高子程认为,卖淫嫖娼是一种违法行为,但并没有构成犯罪,对它的处罚应该罪刑适应、罪当其罚,半年到两年收容教育的处罚,仅仅是一种行政处罚,而不是刑事半决,而做出这样处罚的,却是单一的行政机关,通过不公开的方式,以行政程序作出的。

而朱征夫认为,收容教育既然是一种行政处罚,却并未被列举在行政处罚法关于行政处罚的种类中。

“说明在行政处罚整个立法考虑中,没有把收容教育制度放进来的,所以它的存在与行政处罚法是有冲突的。”朱征夫说。

多年来,收容教育制度一直被代表委员、专家学者呼吁废除,还有一个重要原因是,收容教育制度与现行宪法和立法法的规定不一致。
============
§ 指定任务 1
将关于收容教育制度的文段中以含有“高子程认为,卖淫嫖娼是一种违”的语句开头、到“处罚法关于行政处罚的种类中。”为止的部分重写一遍，并把其中的“收容教育”改称为“收容教养”。
§ 指定任务 2
请从关于收容教育制度的文段最后一句之后接着往下写。
============
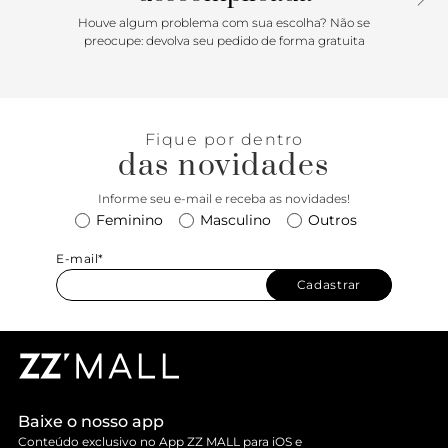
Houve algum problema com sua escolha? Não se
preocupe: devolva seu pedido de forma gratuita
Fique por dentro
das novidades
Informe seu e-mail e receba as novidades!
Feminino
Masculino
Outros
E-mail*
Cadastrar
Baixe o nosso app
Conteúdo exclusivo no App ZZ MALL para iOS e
============
§ 练习作答 1
高子程认为,卖淫嫖娼是一种违法行为,但并没有构成犯罪,对它的处罚应该罪刑适应、罪当其罚,半年到两年收容教养的处罚,仅仅是一种行政处罚,而不是刑事半决,而做出这样处罚的,却是单一的行政机关,通过不公开的方式,以行政程序作出的。

而朱征夫认为,收容教养既然是一种行政处罚,却并未被列举在行政处罚法关于行政处罚的种类中。

§ 练习作答 2
“立法法里面明确规定的,对人身自由的行政处罚或者强制措施,只能由法律来规定,其他行政法规、地方性法规、规章,都无权规定。”中国政法大学终身教授应松年说。

《卖淫嫖娼人员收容教育办法》是国务院制定的行政法规,并不是法律,而即便是全国人大常委会可以授权国务院制定的行政法规中也有几项是不能授权的。

“其中有几项是不能授权的,绝对保留,(比如)犯罪和刑罚只能由法律规定,对公民政治权利的剥夺、限制人身自由的强制措施和处罚。”应松年说。